When you read a dramatic headline, do you ever stop to think about the reality behind it? We have become accustomed to screaming headlines every few months informing us about the “rift with American Jewry” or that “American Jews are furious with Israel.” The subject of their anger is usually connected with the Women of the Wall or with conversion issues.
Well, last week I was invited to participate in an event with thousands of American Jews who were not at all angry. I met hundreds of high-schoolers and their mothers at a private girls’ school who belong to the Modern Orthodox sector. Most of the girls will come to study in Israel for their gap year and a sizable number will make Aliya.
I spoke at an event with Rachel Freier, the first haredi female judge in the US who belongs to the Bobov Hasidic sect. She told me about her children who live in Israel and that she was planning to fly to Israel to be in Meron for Lag Ba’Omer, as she does every year.

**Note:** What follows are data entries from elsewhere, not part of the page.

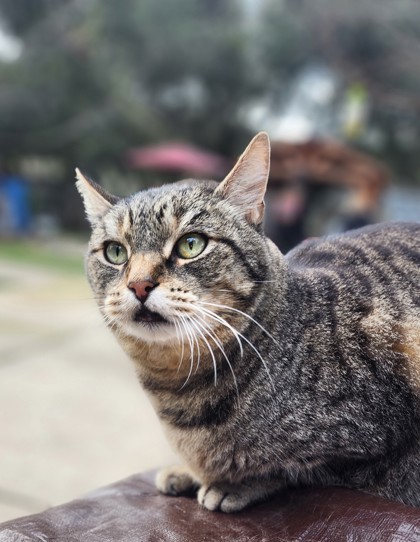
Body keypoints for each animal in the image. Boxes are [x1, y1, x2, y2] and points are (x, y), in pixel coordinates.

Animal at [76, 133, 420, 516]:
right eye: (115, 252)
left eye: (191, 244)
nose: (139, 285)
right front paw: (186, 470)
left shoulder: (365, 440)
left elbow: (291, 468)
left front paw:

In Philadelphia, I was invited to one community that numbers hundreds of families, whose members span the spectrum of religious observance from secular to ultra-Orthodox, who are Americans and Israelis. Almost ten different prayer services are held under one roof, which not only serves as a synagogue but also as a community center that hosts lectures and cultural events. In Israel, these Jews would certainly have split up into ten different communities, and some of they may not even have joined a community.

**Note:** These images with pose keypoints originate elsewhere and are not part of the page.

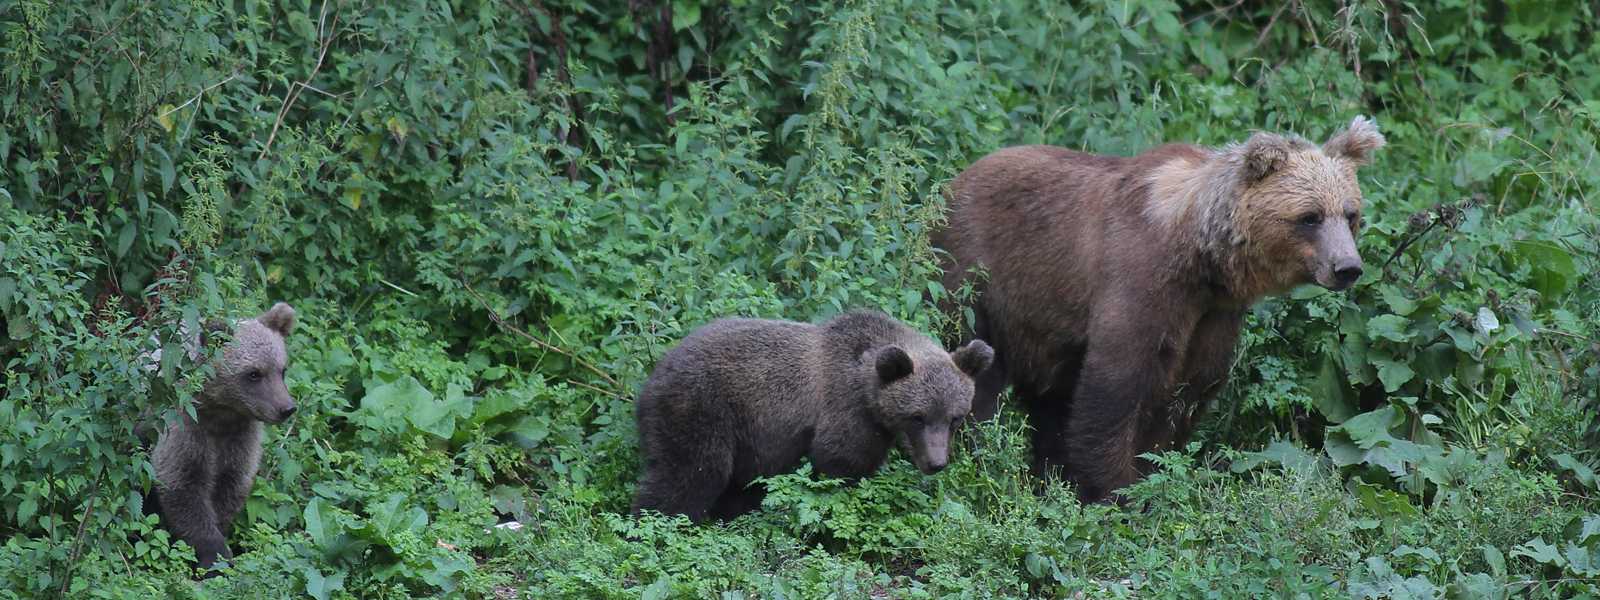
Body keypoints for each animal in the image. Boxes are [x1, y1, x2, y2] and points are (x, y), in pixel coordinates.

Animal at [934, 118, 1388, 502]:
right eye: (1309, 217)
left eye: (1351, 214)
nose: (1347, 268)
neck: (1200, 255)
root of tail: (954, 181)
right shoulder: (1141, 279)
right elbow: (1117, 383)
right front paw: (1113, 489)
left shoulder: (1213, 313)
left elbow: (1190, 388)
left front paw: (1149, 470)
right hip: (979, 277)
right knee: (974, 367)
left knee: (1049, 398)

The Orthodox Union organized a mega-event of Torah learning at Citi Field in New York which attracted thousands of men and women, Israelis and Americans, young and old, who thronged to the baseball park, turning it for one day into a giant Bet Midrash.
Obviously, the people who attended these events do not represent or reflect the entire spectrum of American Jewry. In fact, most American Jews do not identify as either Orthodox or Reform. The younger generation of Jews are mostly unaffiliated and apathetic, and do not pay their membership dues to any synagogue at all. But one gets a sense of proportion after having participated in these events. We should be aware that whenever the spokesperson of the Reform movement in America issues a press release about the latest “crisis” we should not assume that this crisis is felt equally by the entire spectrum of American Jewry.
When we are told that “American Jews are disappointed” it is equally true to say that “American Jews are relieved.” This visit taught me that making unequivocal statements about American Jewry as a single entity is about as accurate as saying something unequivocal about Israeli Jews and assuming that it applies to all of us.